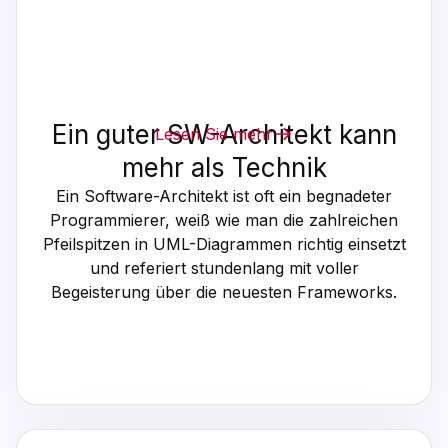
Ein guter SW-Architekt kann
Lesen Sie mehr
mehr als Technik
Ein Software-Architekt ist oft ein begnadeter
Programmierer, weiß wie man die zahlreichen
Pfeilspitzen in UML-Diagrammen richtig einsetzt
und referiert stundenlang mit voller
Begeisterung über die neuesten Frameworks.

---

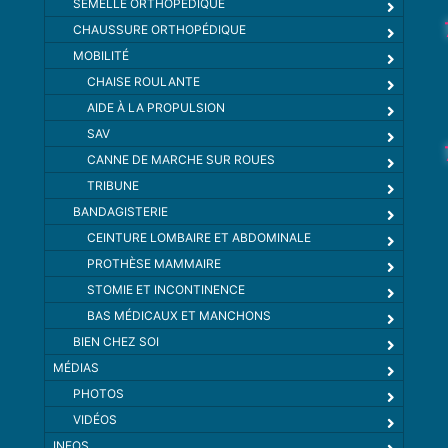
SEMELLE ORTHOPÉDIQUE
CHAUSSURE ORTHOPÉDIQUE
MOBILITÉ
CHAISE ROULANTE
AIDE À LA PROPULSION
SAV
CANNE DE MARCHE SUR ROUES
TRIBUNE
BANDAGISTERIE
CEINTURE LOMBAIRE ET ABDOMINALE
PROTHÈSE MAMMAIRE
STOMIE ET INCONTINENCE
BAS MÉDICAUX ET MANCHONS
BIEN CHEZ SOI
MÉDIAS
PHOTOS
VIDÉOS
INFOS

#### TASK ITEM:
Your task is to copy each line of the listing that holds the word "Architekt".

#### RESULT OF THE EXERCISE:
Ein guter SW-Architekt kann
Ein Software-Architekt ist oft ein begnadeter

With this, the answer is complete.